Return the lines below that contain the word "features".
[[ Information open ]]
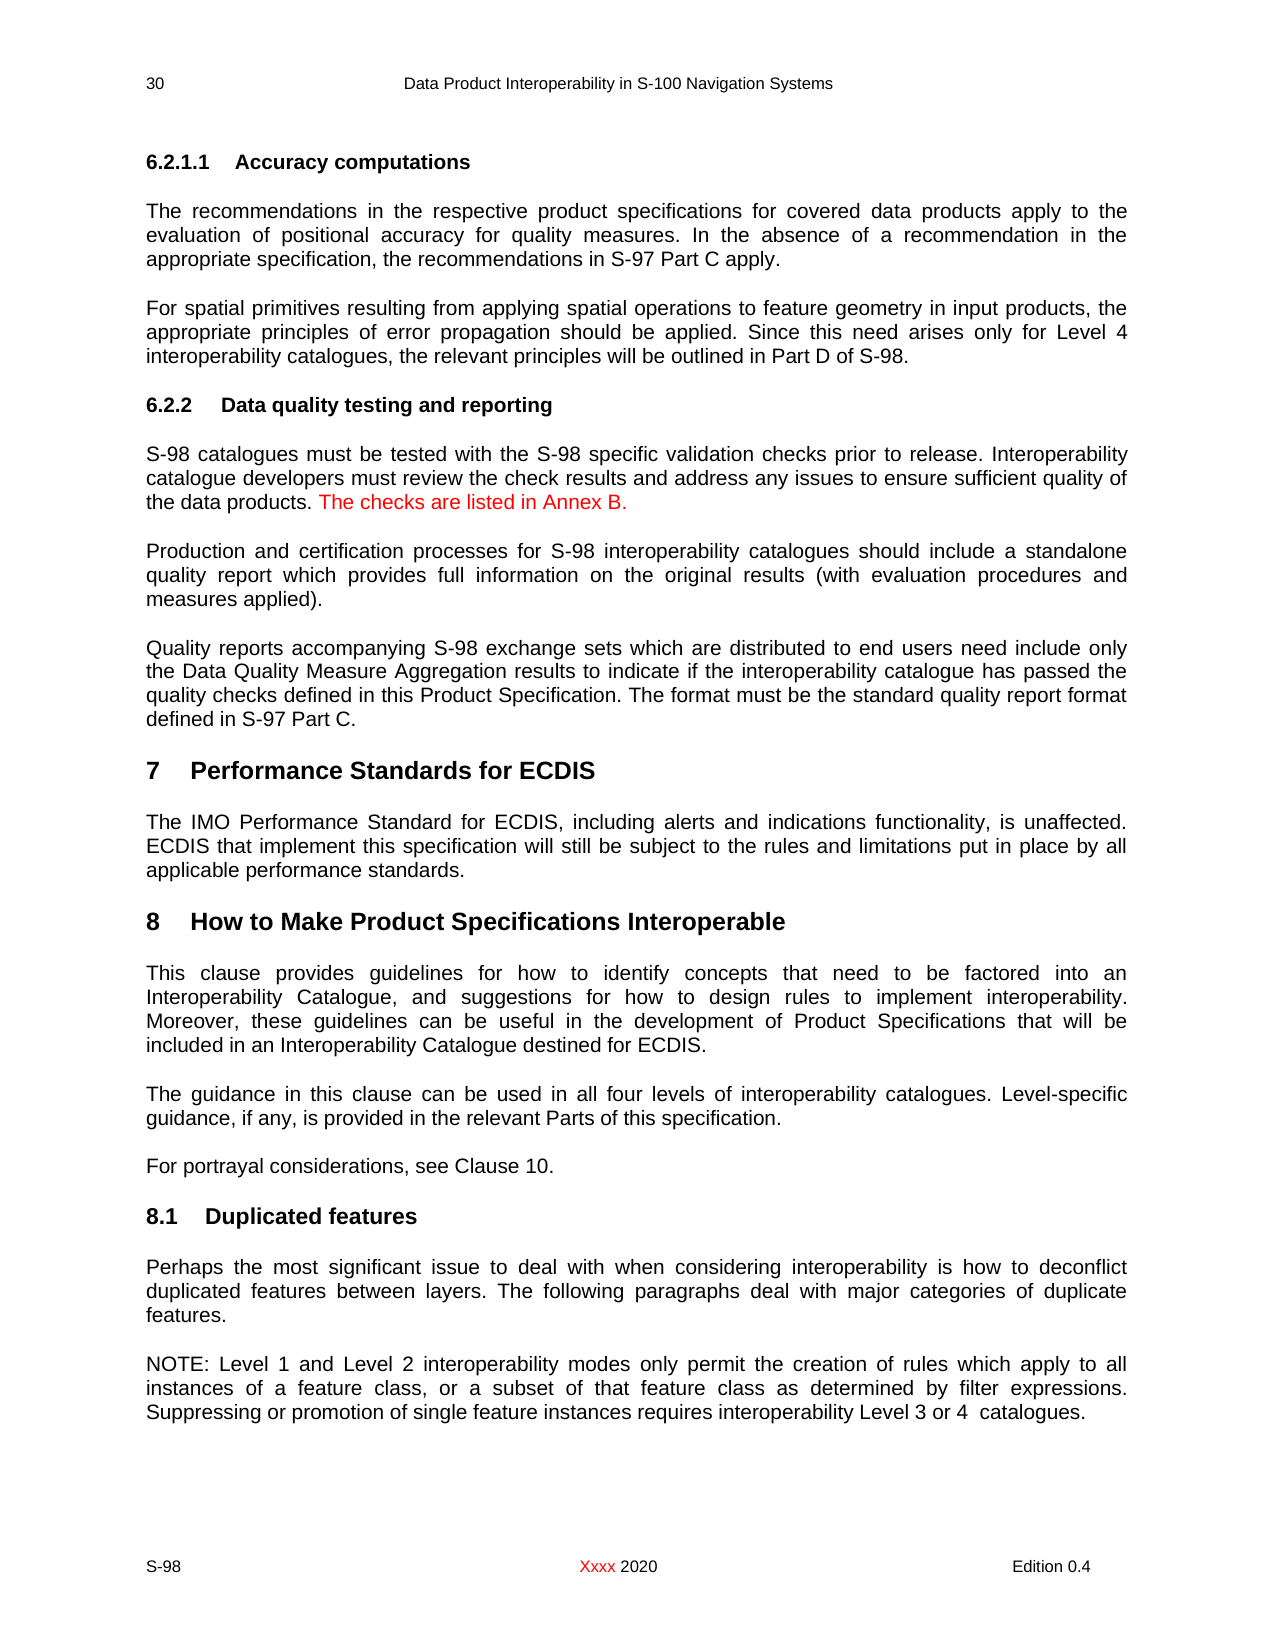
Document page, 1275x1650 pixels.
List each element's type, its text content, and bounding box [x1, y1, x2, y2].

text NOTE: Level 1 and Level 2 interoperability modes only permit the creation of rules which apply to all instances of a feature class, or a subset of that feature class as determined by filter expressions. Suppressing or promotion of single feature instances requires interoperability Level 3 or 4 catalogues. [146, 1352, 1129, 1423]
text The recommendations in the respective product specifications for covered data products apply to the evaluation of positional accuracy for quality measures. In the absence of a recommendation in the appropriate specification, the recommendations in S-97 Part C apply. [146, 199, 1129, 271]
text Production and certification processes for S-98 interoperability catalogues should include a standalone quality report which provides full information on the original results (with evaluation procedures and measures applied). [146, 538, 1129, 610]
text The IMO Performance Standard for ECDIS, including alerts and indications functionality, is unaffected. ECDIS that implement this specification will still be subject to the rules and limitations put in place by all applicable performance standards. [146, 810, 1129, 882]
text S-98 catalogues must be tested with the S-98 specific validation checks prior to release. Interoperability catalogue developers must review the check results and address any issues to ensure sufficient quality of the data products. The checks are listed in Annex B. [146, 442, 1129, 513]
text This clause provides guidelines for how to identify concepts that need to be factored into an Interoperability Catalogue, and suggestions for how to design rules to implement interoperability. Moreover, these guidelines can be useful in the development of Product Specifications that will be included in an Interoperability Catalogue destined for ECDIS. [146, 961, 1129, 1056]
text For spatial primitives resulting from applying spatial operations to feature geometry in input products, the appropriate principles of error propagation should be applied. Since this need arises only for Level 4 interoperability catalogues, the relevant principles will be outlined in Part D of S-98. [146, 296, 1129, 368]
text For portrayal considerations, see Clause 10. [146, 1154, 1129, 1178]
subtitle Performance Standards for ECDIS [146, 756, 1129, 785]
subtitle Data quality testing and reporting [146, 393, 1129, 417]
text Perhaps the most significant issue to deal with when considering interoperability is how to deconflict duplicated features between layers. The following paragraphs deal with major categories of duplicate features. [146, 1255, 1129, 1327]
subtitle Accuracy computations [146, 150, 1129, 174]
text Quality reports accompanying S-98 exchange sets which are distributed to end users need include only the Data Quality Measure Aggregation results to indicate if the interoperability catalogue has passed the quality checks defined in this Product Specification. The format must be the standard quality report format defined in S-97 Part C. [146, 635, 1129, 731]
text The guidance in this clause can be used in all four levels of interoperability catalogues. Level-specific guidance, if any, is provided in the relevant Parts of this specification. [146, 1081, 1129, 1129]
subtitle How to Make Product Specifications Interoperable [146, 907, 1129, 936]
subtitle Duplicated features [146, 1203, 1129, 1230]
[[ Information closed ]]
__Result of the task__:
text Perhaps the most significant issue to deal with when considering interoperability is how to deconflict duplicated features between layers. The following paragraphs deal with major categories of duplicate features. [146, 1255, 1129, 1327]
subtitle Duplicated features [146, 1203, 1129, 1230]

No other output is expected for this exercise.